Schweppe slogged away, growing the business bottle by bottle until in 1796 he finally secured the high-profile endorsements he needed to win over London’s high society. The first endorsement came from Dr. George Pearson, the head physician at St. George’s Hospital. The second came from the prominent physician Erasmus Darwin, who in 1794 had published Zoonomia, a two-volume compendium of knowledge about the animal world that set out early ideas about evolution that his grandson Charles would develop further in The Origin of Species. Pearson’s and Darwin’s support turned Schweppe into the leading producer of carbonated water in London, although the joy of this long-awaited breakthrough was tainted by the death that very same year of his wife, whom he hadn’t seen since leaving for Britain. In
1798 Schweppe sold the business for the then-considerable sum of £1,200 to three businessmen from Jersey and returned to Geneva with Colette to spend his retirement tending peach trees.
The business that bore Schweppe’s name would go from strength to strength, rapidly outflanking Henry’s business to emerge as Britain’s leading maker of mineral water. Schweppe’s former colleague Paul also struggled to challenge the company’s position. In 1799 Paul left Geneva for Paris, where he impressed the French Faculty of Physicians with carbonated water so fizzy that the noise of its uncorking was compared to the sound of a pistol being fired. After mild success in Paris, Paul moved to London in 1802, by which time Schweppes was beginning to export its waters throughout the British Empire. By 1806 Paul gave up on London and returned to Geneva. He died that same year at the age of forty-three.
By the time Schweppe died in November 1821, British high society had made Schweppes its mineral water supplier of choice.
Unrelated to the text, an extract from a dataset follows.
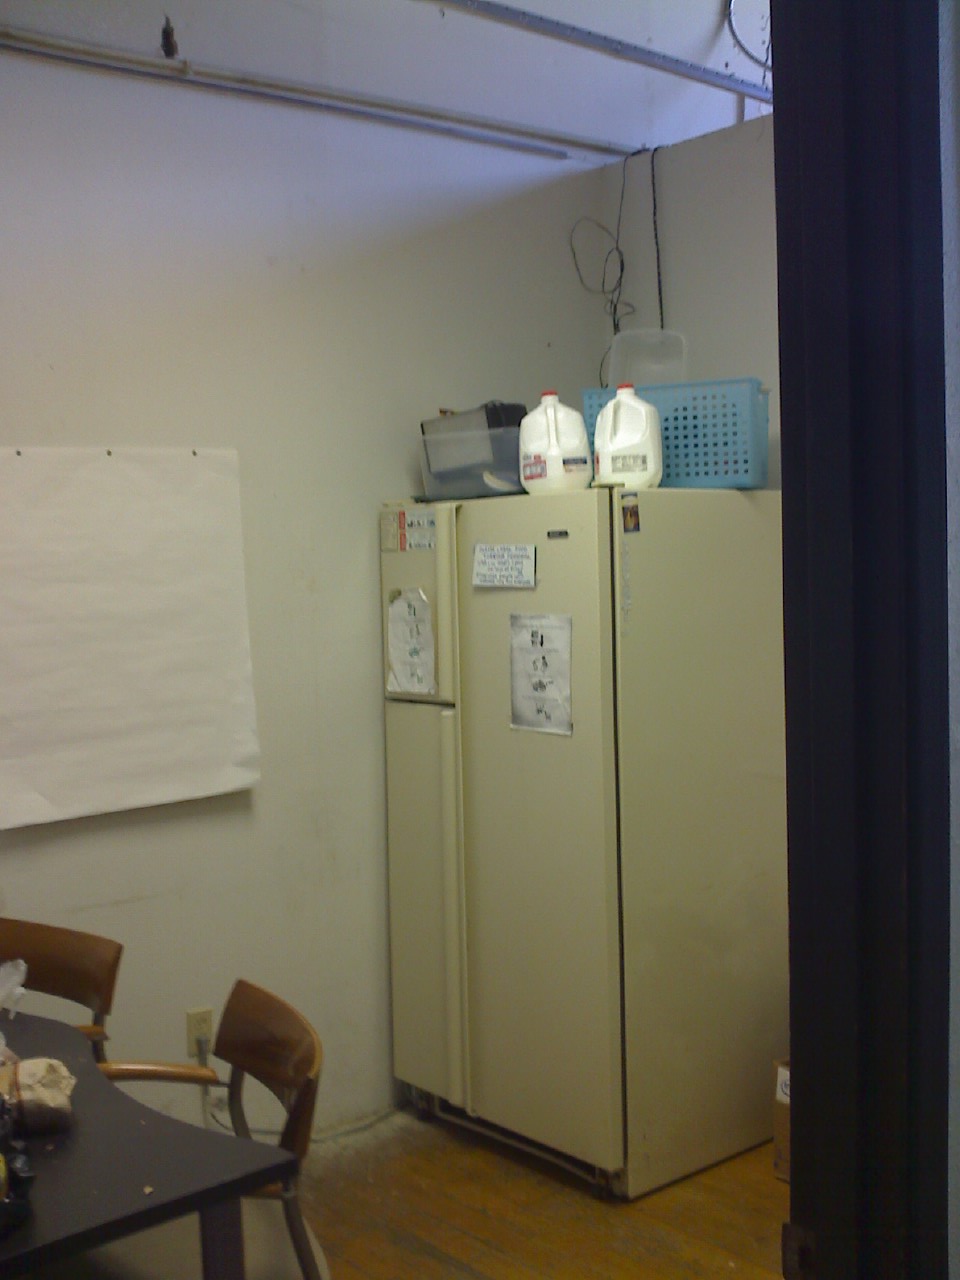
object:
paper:
[473, 544, 537, 589]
Schweppes waters were a common sight in the gentlemen’s clubs of Pall Mall, the finest hotels, and the most exclusive restaurants. Almost every West End theater stocked Schweppes and Schweppes alone. Schweppes had even become the choice of royalty, with King William IV appointing the company as the royal household’s mineral water supplier in 1831.
Schweppes wasn’t the only imitation mineral water business that had caught the eye of the British king, for he had also endorsed the Royal German Spa in the seaside resort of Brighton. Opened in 1825, the spa was the brainchild of Frederick Struve, a chemist from Saxony who realized that spas no longer needed to be located at natural springs now that mineral waters could be fabricated. In 1818 he opened his first artificial spa in Dresden, which offered the city’s rich a choice of waters as well as a place to relax and socialize without the inconvenient travel that going to a spa usually involved. It was an instant success, and the king of Saxony rewarded him with an Order of Merit for his innovative spa resort. Struve opened a second in Leipzig and then a third in Berlin before embarking on an expansion that would see his artificial mineral water spas popping up all across Europe, from St. Petersburg and Moscow to Warsaw and Brighton.